= Beginning of Section =

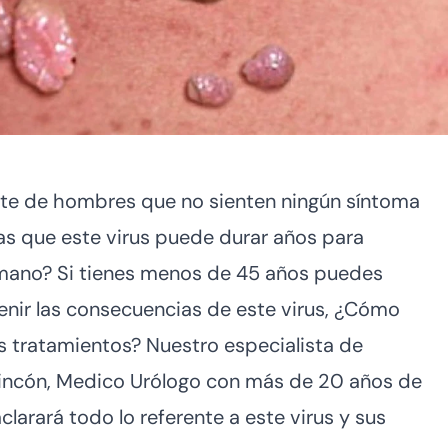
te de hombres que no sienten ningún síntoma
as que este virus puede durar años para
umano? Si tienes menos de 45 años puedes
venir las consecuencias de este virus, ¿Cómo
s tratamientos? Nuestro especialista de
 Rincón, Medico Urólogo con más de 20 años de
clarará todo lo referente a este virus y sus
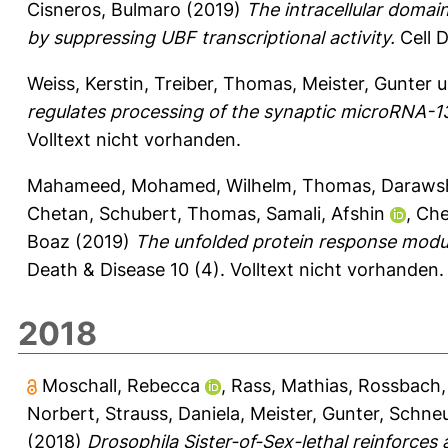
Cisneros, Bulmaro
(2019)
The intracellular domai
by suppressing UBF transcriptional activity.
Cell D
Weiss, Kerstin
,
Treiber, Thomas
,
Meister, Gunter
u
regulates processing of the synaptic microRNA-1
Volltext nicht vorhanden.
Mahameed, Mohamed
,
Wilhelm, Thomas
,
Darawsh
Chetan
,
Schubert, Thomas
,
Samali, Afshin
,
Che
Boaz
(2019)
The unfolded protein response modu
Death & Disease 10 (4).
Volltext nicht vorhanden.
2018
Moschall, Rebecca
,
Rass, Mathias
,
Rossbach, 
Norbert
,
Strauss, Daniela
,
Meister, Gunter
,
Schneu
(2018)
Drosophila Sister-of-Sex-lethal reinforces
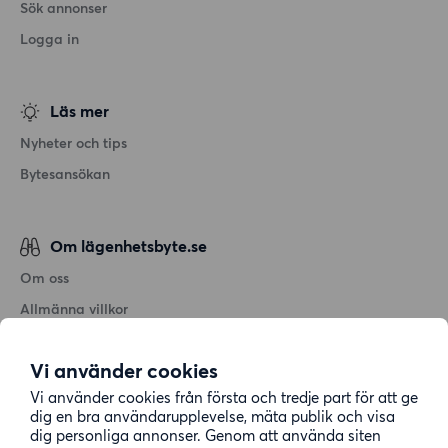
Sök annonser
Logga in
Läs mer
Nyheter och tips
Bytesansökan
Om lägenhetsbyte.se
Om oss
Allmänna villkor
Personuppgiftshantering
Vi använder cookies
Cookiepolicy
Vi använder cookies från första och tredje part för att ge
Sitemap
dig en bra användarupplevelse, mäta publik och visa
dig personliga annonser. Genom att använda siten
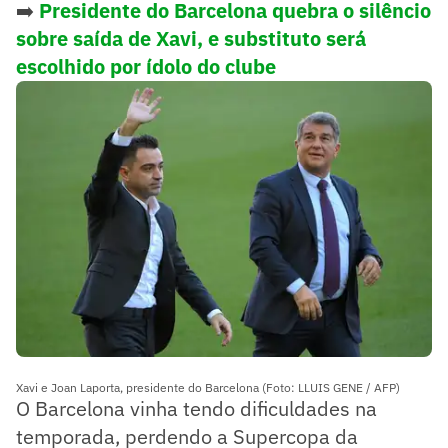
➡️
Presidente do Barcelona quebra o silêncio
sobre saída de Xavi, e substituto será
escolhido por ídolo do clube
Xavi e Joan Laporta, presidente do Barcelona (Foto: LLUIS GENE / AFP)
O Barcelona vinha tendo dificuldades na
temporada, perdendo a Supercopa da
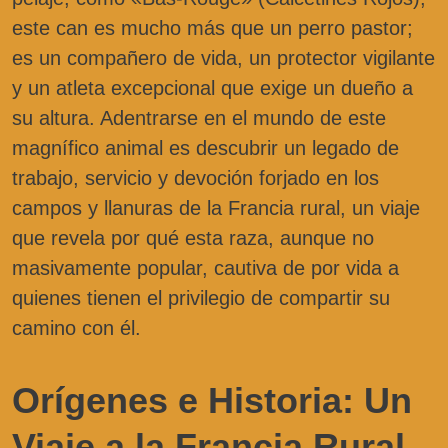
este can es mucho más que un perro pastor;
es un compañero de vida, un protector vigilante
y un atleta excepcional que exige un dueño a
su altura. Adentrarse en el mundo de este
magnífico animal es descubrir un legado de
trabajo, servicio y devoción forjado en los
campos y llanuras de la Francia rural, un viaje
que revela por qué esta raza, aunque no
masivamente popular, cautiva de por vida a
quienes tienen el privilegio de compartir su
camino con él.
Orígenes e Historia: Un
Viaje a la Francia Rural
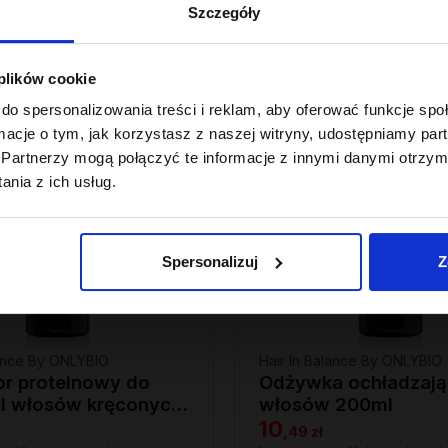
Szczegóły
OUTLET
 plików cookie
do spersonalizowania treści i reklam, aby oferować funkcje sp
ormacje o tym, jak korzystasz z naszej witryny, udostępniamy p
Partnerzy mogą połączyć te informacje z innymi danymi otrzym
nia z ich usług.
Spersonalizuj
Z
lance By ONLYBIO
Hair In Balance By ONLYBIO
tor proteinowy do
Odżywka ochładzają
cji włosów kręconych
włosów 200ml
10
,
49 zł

= End of Section =

Problem to solve: Extract, from the material above, each line holding the word "Thomas".

Response area:
Treiber, Thomas
Wilhelm, Thomas
Schubert, Thomas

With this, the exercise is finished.